1I have an app installed on my android device that shows me if the SHA256 fingerprint has been changed. It often shows that it has been altered when I run it for YouTube.com and it once showed for Instagram.com. I tried using a VPN and it didn't show afterwards.
The app basically says that it detects the SSL interception of web traffic which will decrypt an encrypted session. The test is accomplished by comparing the HTTPS certificate fingerprint of the website on your device vs the fingerprint shown on an external server. I'm curious if it is really a concern as I do a lot of private video calls on Instagram. Are those getting recorded or anything without my knowledge?
PS: I do not have any shady app on my device.
Check the actual certificate the sites return. Certificates will expire after a while, meaning they get replaced with new versions.
Besides that, bigger sites with multiple datacenters, such as YouTube (Google) and Instagram (Facebook), might even use different certificates for different regions.

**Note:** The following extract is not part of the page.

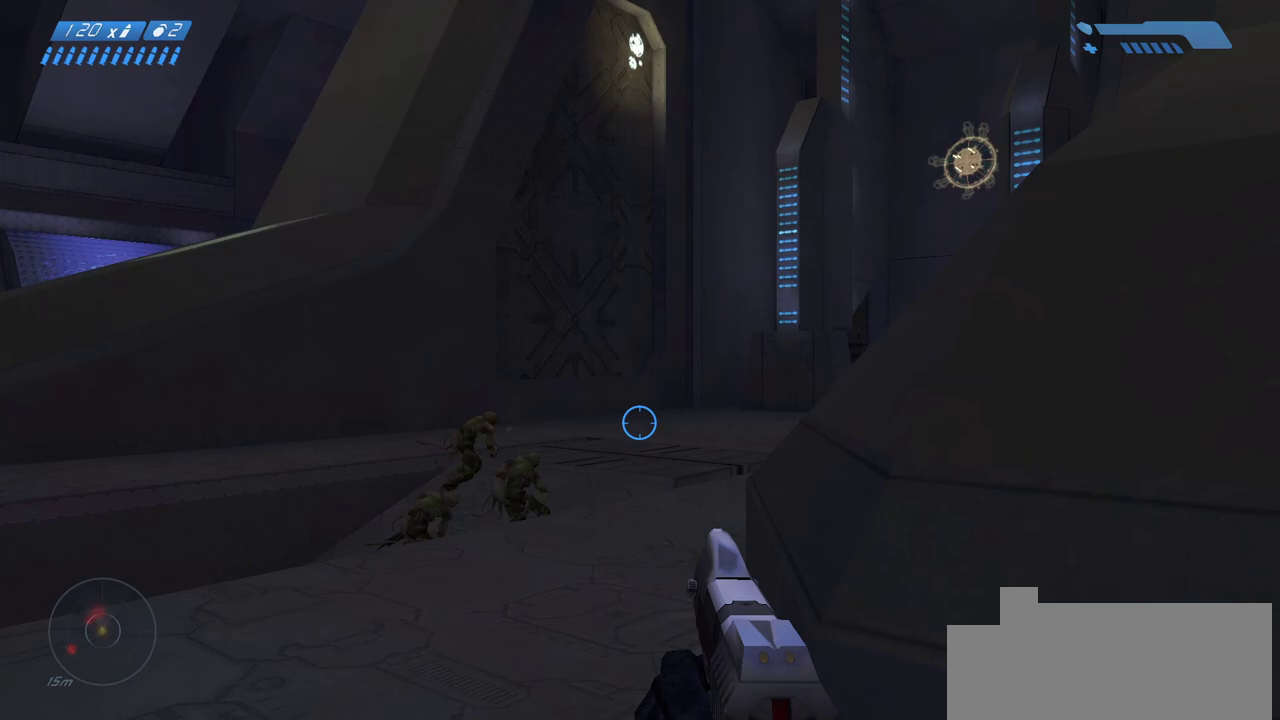
{"keys": [], "mouse": [], "events": [[33, "w", "up"]]}
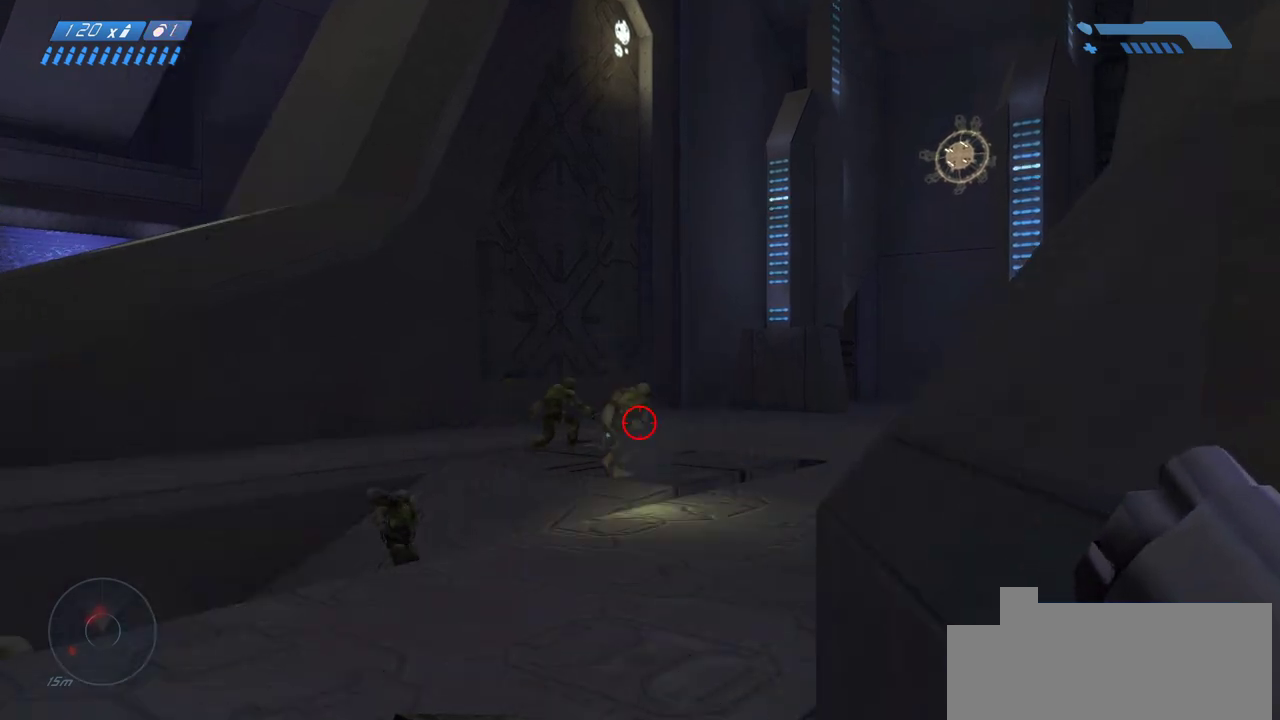
{"keys": [], "mouse": [], "events": []}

This would explain why it doesn't show up while using a VPN. Also because of IP routing, special server configurations, ... you might end up connecting to different servers/regions (with different certificates) from day to day or so.
Assuming that the certificate is properly signed, valid and not revoked, you should be fine, even if the fingerprint changes. For malicious people to perform a man-in-the-middle attack with a valid SSL, they'd either need to have a valid certificate themselves (which would get revoked), access to the site's servers (which is a lost cause) or add a malicious root certificate to your device (which is a whole other problem).
The test is accomplished by comparing the HTTPS certificate fingerprint of the website on your device vs the fingerprint shown on an external server.
Mind that that external server might also have a different/outdated fingerprint compared to you, for any of the reasons above or others.